§ **TEXT SHOWN**
--------------------------------
Filed 8/11/22 P. v. Chaker CA4/3

NOT TO BE PUBLISHED IN OFFICIAL REPORTS

California Rules of Court, rule 8.1115(a), prohibits courts and parties from citing or relying on opinions not certified for publication or ordered published, except as specified by rule 8.1115(b). This opinion has not been certified for publication or ordered published for purposes of rule 8.1115.

IN THE COURT OF APPEAL OF THE STATE OF CALIFORNIA

FOURTH APPELLATE DISTRICT

DIVISION THREE

THE PEOPLE,

Plaintiff and Respondent,

v.

DARREN D. CHAKER,

Defendant and Appellant.

G044504

(Super. Ct. No. 02HF1533)

O P I N I O N

Appeal from postjudgment orders of the Superior Court of Orange County, Gary S. Paer, Judge. Affirmed.

Steven Schorr, under appointment by the Court of Appeal, for Defendant and Appellant.

Rob Bonta, Attorney General, Lance E. Winters, Chief Assistant Attorney General, Charles C. Ragland, Assistant Attorney General, Eric A. Swenson and Stephanie H. Chow, Deputy Attorneys General, for Plaintiff and Respondent.

Darren D. Chaker appeals from the trial court’s postjudgment orders denying his motions to seal records in the possession of local agencies and for factual innocence. We affirm the postjudgment orders.

FACTS

In April 2004, an information charged Chaker with possessing an assault weapon (Pen. Code, former § 12280, subd. (b),[1] see now § 30605; count 1), and receiving stolen property (§ 496, subd. (a); count 2). At a bench trial two years later, the trial court found Chaker guilty of count 1 but granted his motion to dismiss count 2 (§ 1118). The court sentenced him to three years of formal probation.

In July 2007, Chaker filed a motion requesting early termination of his probation and expungement of his conviction. The next month, the trial court denied the motion without prejudice and stated it would reconsider the motion in one year.

In our nonpublished opinion, People v. Chaker (Feb. 4, 2008, G037362), we affirmed his conviction on count 1.[2]

Months later, the trial court conducted a hearing on Chaker’s motions to reduce his conviction to a misdemeanor (§ 17, subd. (b)), expunge the conviction, and convert formal probation to informal probation. At the hearing, the prosecutor stated Chaker had an outstanding arrest warrant in Nevada and opposed the motions until it was resolved. Chaker requested time to resolve those matters. A couple months later, the court denied the motions because of the pending Nevada cases.

In January 2009, the court converted Chaker’s formal probation to informal probation for the remainder of the term. It again denied his motions for reduction and expungement because of the Nevada cases. Later that year, the court granted Chaker’s motion to reduce his conviction to a misdemeanor and ordered the conviction expunged. The court later noted the Nevada cases had been dismissed.
--------------------------------
Data excerpts:
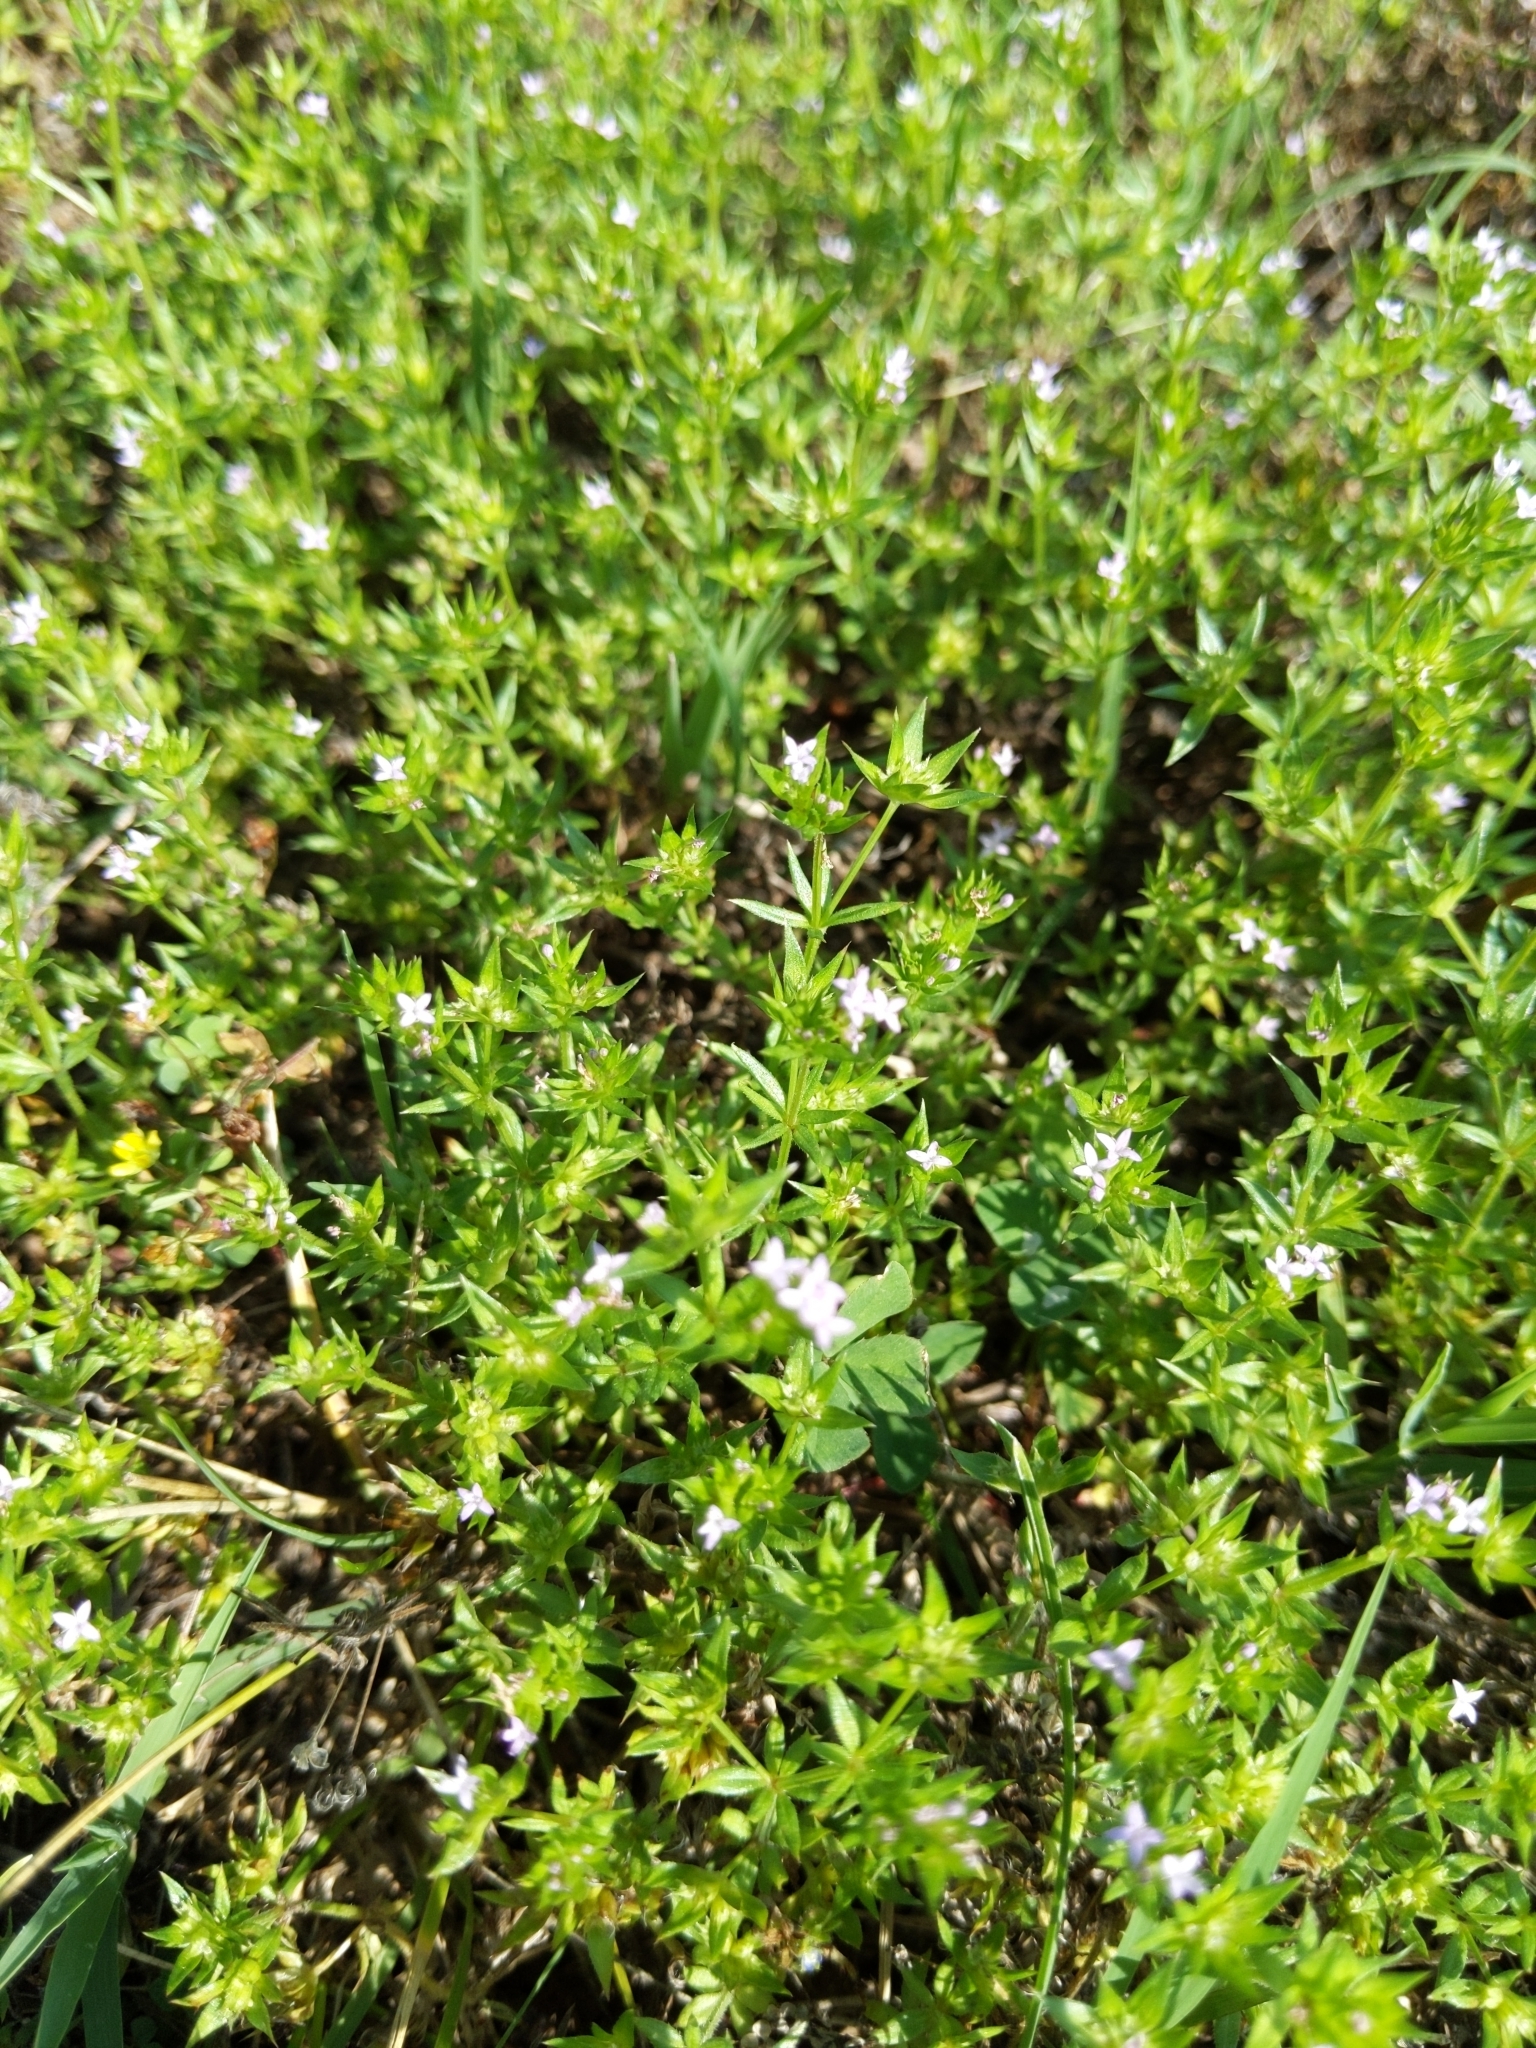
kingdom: Plantae
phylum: Tracheophyta
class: Magnoliopsida
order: Gentianales
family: Rubiaceae
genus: Sherardia
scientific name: Sherardia arvensis
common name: Field madder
--------------------------------
§ **JOBS**
1. Could you output the life science dataset listing line for line and leave out the picture?
2. Can you pick up the Chaker appeal opinion after its final paragraph and keep it going?

§ **FINAL RESULTS**
1.
kingdom: Plantae
phylum: Tracheophyta
class: Magnoliopsida
order: Gentianales
family: Rubiaceae
genus: Sherardia
scientific name: Sherardia arvensis
common name: Field madder

2.
A couple months later, the court granted Chaker’s motion to seal certain documents in the court file that referenced the Nevada arrest. The next year, the court granted a motion to seal additional documents.

In July 2010, Chaker, in propria persona, filed a motion to seal and destroy records in the possession of the district attorney and the probation department regarding the Nevada cases pursuant to inter alia the full faith and credit clause. He relied on the fact a Nevada district court judge ordered records from his two cases be sealed. He included as exhibits a filed copy of the Nevada sealing order and a blank “Authorization and Release” form from the Committee of Bar Examiners of the State Bar of California. He also filed a supplemental motion. On July 23, 2010, the trial court denied his motion because there was no authority to grant the requested relief.

In August 2010, Chaker filed a motion for reconsideration. He also filed in propria persona a “Motion to Seal Records Pursuant to . . . § 851.8(e).” He attached to this motion three pages of reporter’s transcript from June 21, 2006, where the trial court granted his motion to dismiss count 2. County Counsel opposed the former, and the Orange County District Attorney opposed the latter. Chaker filed a consolidated reply.

At the hearing on these motions, the trial court stated Chaker provided it with no new authority and denied the reconsideration motion. When the court addressed Chaker’s “motion for finding of factual innocence and to seal records,” the prosecutor asserted it was a motion to seal records, not a request to find him factually innocent on count 2. Chaker replied it was a motion to find him factually innocent. The court ruled the request was untimely, it did not find Chaker factually innocent in 2006, and section 851.8 did not authorize the destruction of records. On November 23, 2010, Chaker filed a notice of appeal of the court’s rulings on July 23 and October 22, 2010.

In January 2012, this court issued an order limiting this appeal to only “the [trial] court’s ruling on July 23, 2010, and the [October 22, 2010,] denial of the motion to seal pursuant to . . . section 851.8, subdivision (e).” There were extensive communications between Chaker and this court that caused significant delays.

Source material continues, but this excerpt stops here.